In the Create Shipper area, click ECS Logs.
Configure the collector. For configuration details, see Collect ECS service logs. For a full list of YML options, see Collector YML configuration. Use the following settings:
Note
Set the collector Output to the instance ID of your Logstash instance — not the Elasticsearch instance. Do not specify the Output parameter again in the YML configuration. For the Filebeat file directory, enter the path to the Apache log directory and enable log data collection in the YML configuration.
Click Next.
In the Install Shipper wizard, select the ECS instance you configured in Step 1.
Click Start to start the collector.
After the Start Shipper dialog box appears, click Back to Beats Shippers to return to the Beats Data Shippers page.
In the Manage Shippers section, wait for the Shipper Status to change to Enabled, then click View Instances in the Actions column.
On the View Instances page, confirm that Installed Shippers shows a status of Normal Heartbeat. This confirms that the collector is installed and running.

Step 3: Configure a Logstash pipeline

In the left-side navigation pane of the Elasticsearch console, click Logstash Clusters.
In the Actions column of your Logstash instance, click Manage Pipeline.
On the Pipelines page, click Create Pipeline.

Configure the pipeline with the following settings. For detailed instructions, see Manage pipelines with configuration files.

input {
  beats {
    port => 8000
  }
}
filter {
  json {
    source => "message"
    remove_field => "@version"
    remove_field => "prospector"
    remove_field => "beat"
    remove_field => "source"
    remove_field => "input"
    remove_field => "offset"
    remove_field => "fields"
    remove_field => "host"
    remove_field => "message"
  }
}
output {
  elasticsearch {
    hosts => ["http://es-cn-mp91cbxsm00******.elasticsearch.aliyuncs.com:9200"]
    user => "elastic"
    password => "<YOUR_PASSWORD>"
    index => "<YOUR_INDEX>"
  }
}

Replace the placeholders with your actual values:

Placeholder	Description
`http://es-cn-mp91cbxsm00******.elasticsearch.aliyuncs.com:9200`	Endpoint of your Elasticsearch instance. Find it on the Basic Information page of the instance. For more information, see View the basic information of an instance.
`<YOUR_PASSWORD>`	Password for your Elasticsearch instance
`<YOUR_INDEX>`	Name of the Elasticsearch index to write to

The pipeline sections work as follows:

Section	What it does
`input`	Listens on port 8000 for data forwarded by Beats
`filter`	Applies the JSON plugin to parse the `message` field, then removes metadata fields that are not needed for analysis (`@version`, `prospector`, `beat`, `source`, `input`, `offset`, `fields`, `host`, `message`)
`output`	Writes processed events to the specified Elasticsearch index

Note

The filter configuration above is for this example scenario. Adjust the remove_field list and add other filter plugins as needed for your use case. For available filter plugins, see Filter plugins.

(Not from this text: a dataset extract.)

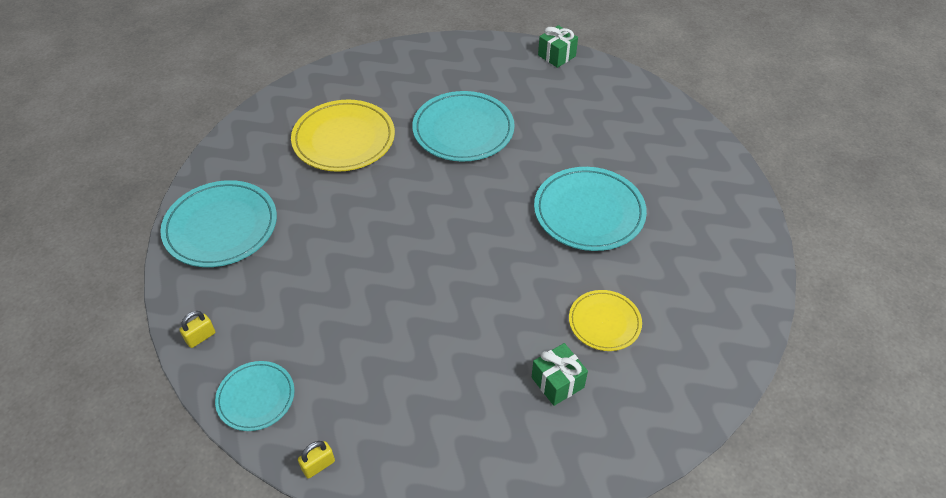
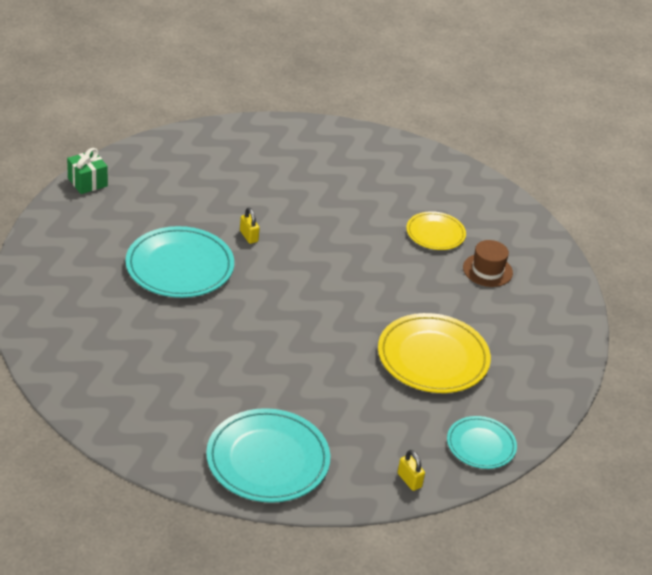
camera: 85 degrees left, 10 degrees down
(318, 465) = (548, 412): yellow padlock -> yellow padlock (249, 236)
(344, 139) = (162, 354): yellow plate -> yellow plate (433, 358)
(557, 382) = (487, 270): green gift -> brown hat
(589, 212) = (315, 213): turquoise plate -> none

Step 4: Verify data collection

Log on to the Kibana console of your Elasticsearch cluster. For instructions, see Log on to the Kibana console.
Note
This example uses Elasticsearch V6.7.0. Steps may differ for other versions.
In the left-side navigation pane, click Dev Tools.
In the Console, run the following query to confirm that log data is being written to your index:
```
GET <YOUR_INDEX>/_search
```
Replace <YOUR_INDEX> with the index name you specified in the Logstash pipeline output section.
In the left-side navigation pane, click Discover. Select a time range to browse the collected log events.
Note
If no data appears, try extending the time range — by default, Kibana shows only the last 15 minutes. Also confirm that you have created an index pattern for <YOUR_INDEX> (Kibana > Management > Kibana > Index Patterns > Create Index Pattern).

What's next

After verifying that Apache log data is flowing into Elasticsearch, you can:

Build Kibana dashboards and visualizations to monitor traffic, error rates, and response times.
Refine the Logstash filter section to extract additional fields or enrich log events with geographic data using the GeoIP plugin.
Review the Collector YML configuration to add more log paths or adjust multiline handling.